[Task statement] Using the entries below, copy out all lines where "select" is found.

[Excerpted records]
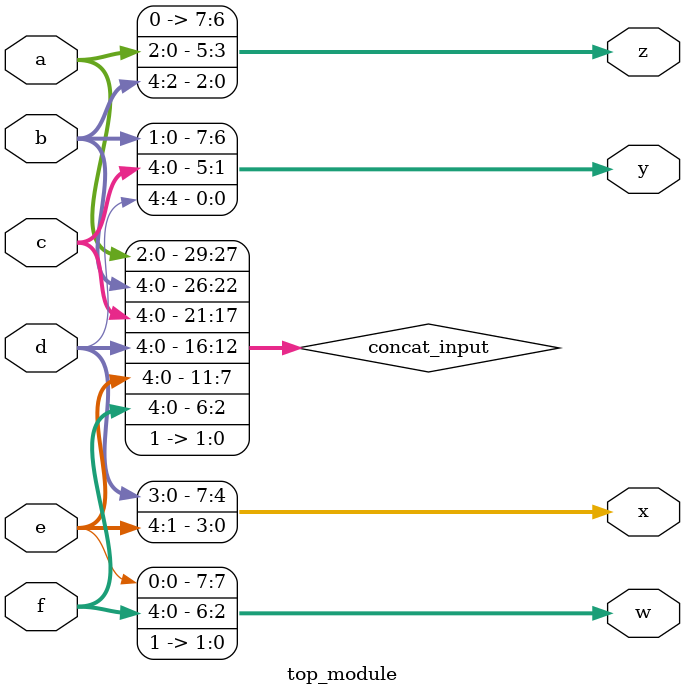
<source format=sv>
module top_module (
    input [4:0] a,
    input [4:0] b,
    input [4:0] c,
    input [4:0] d,
    input [4:0] e,
    input [4:0] f,
    output [7:0] w,
    output [7:0] x,
    output [7:0] y,
    output [7:0] z
);

wire [29:0] concat_input;

assign concat_input = {a, b, c, d, e, f, 2'b11};
assign w = concat_input[7:0];
assign x = concat_input[15:8];
assign y = concat_input[23:16];
assign z = {4'b0000, concat_input[29:24]};

endmodule

</source>
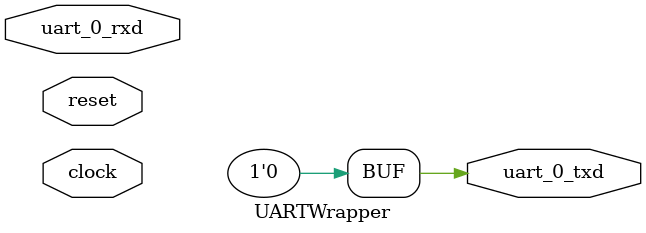
<source format=v>
`ifdef RANDOMIZE_GARBAGE_ASSIGN
`define RANDOMIZE
`endif
`ifdef RANDOMIZE_INVALID_ASSIGN
`define RANDOMIZE
`endif
`ifdef RANDOMIZE_REG_INIT
`define RANDOMIZE
`endif
`ifdef RANDOMIZE_MEM_INIT
`define RANDOMIZE
`endif

module UARTWrapper(
  input   clock,
  input   reset,
  output  uart_0_txd,
  input   uart_0_rxd
);
  assign uart_0_txd = 1'h0;
endmodule

</source>
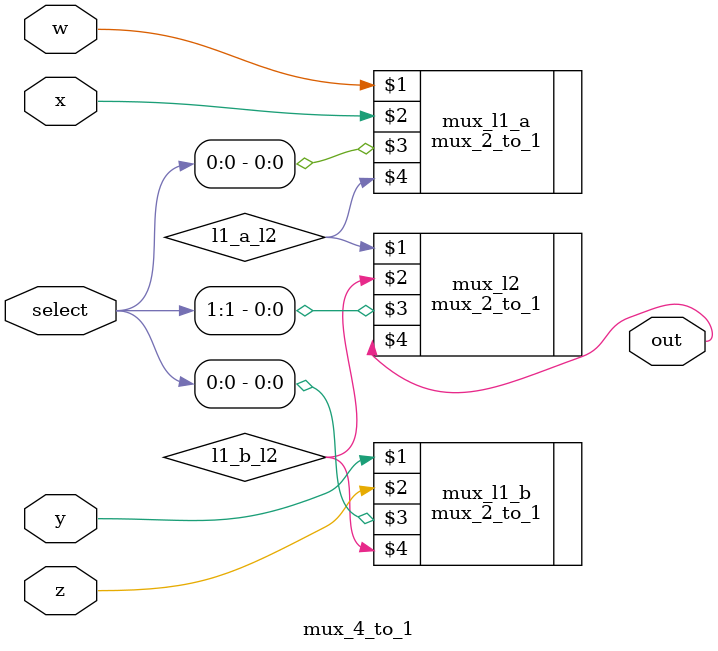
<source format=v>
`ifndef MUX_4_TO_1
`define MUX_4_TO_1

`include "../mux_2_to_1/mux_2_to_1.v"

/**
 * A 4-to-1 mux.
 * w, x, y, x : inputs
 * select : select bits
 * out : output
 */
module mux_4_to_1(w, x, y, z, select, out);
    parameter bits = 1;
    input [(bits - 1):0] w;
    input [(bits - 1):0] x;
    input [(bits - 1):0] y;
    input [(bits - 1):0] z;
    input [1:0] select;
    output [(bits - 1):0] out;
    
    // Wires from the 1st level muxes to the 2nd level mux
    wire [(bits - 1):0] l1_a_l2;
    wire [(bits - 1):0] l1_b_l2;
    mux_2_to_1 #(bits) mux_l1_a(w, x, select[0], l1_a_l2);
    mux_2_to_1 #(bits) mux_l1_b(y, z, select[0], l1_b_l2);
    mux_2_to_1 #(bits) mux_l2(l1_a_l2, l1_b_l2, select[1], out);
endmodule

`endif 
</source>
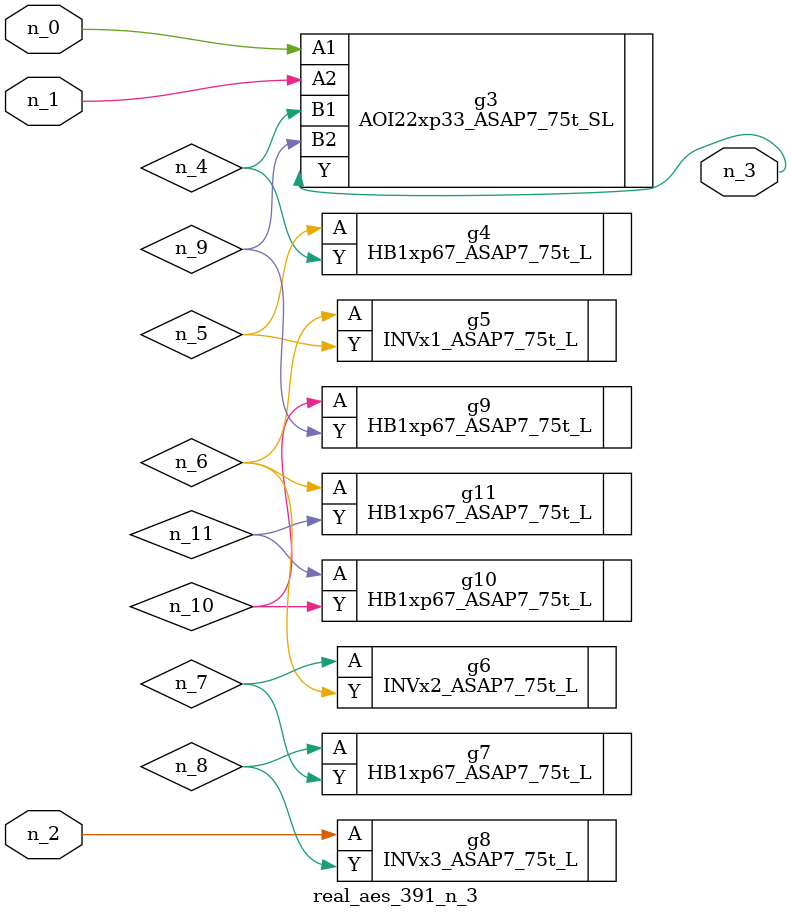
<source format=v>
module real_aes_391_n_3 (n_0, n_2, n_1, n_3);
input n_0;
input n_2;
input n_1;
output n_3;
wire n_4;
wire n_5;
wire n_7;
wire n_9;
wire n_6;
wire n_8;
wire n_10;
wire n_11;
AOI22xp33_ASAP7_75t_SL g3 ( .A1(n_0), .A2(n_1), .B1(n_4), .B2(n_9), .Y(n_3) );
INVx3_ASAP7_75t_L g8 ( .A(n_2), .Y(n_8) );
HB1xp67_ASAP7_75t_L g4 ( .A(n_5), .Y(n_4) );
INVx1_ASAP7_75t_L g5 ( .A(n_6), .Y(n_5) );
HB1xp67_ASAP7_75t_L g11 ( .A(n_6), .Y(n_11) );
INVx2_ASAP7_75t_L g6 ( .A(n_7), .Y(n_6) );
HB1xp67_ASAP7_75t_L g7 ( .A(n_8), .Y(n_7) );
HB1xp67_ASAP7_75t_L g9 ( .A(n_10), .Y(n_9) );
HB1xp67_ASAP7_75t_L g10 ( .A(n_11), .Y(n_10) );
endmodule
</source>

[Exercise solution]
 * select : select bits
module mux_4_to_1(w, x, y, z, select, out);
    input [1:0] select;
    mux_2_to_1 #(bits) mux_l1_a(w, x, select[0], l1_a_l2);
    mux_2_to_1 #(bits) mux_l1_b(y, z, select[0], l1_b_l2);
    mux_2_to_1 #(bits) mux_l2(l1_a_l2, l1_b_l2, select[1], out);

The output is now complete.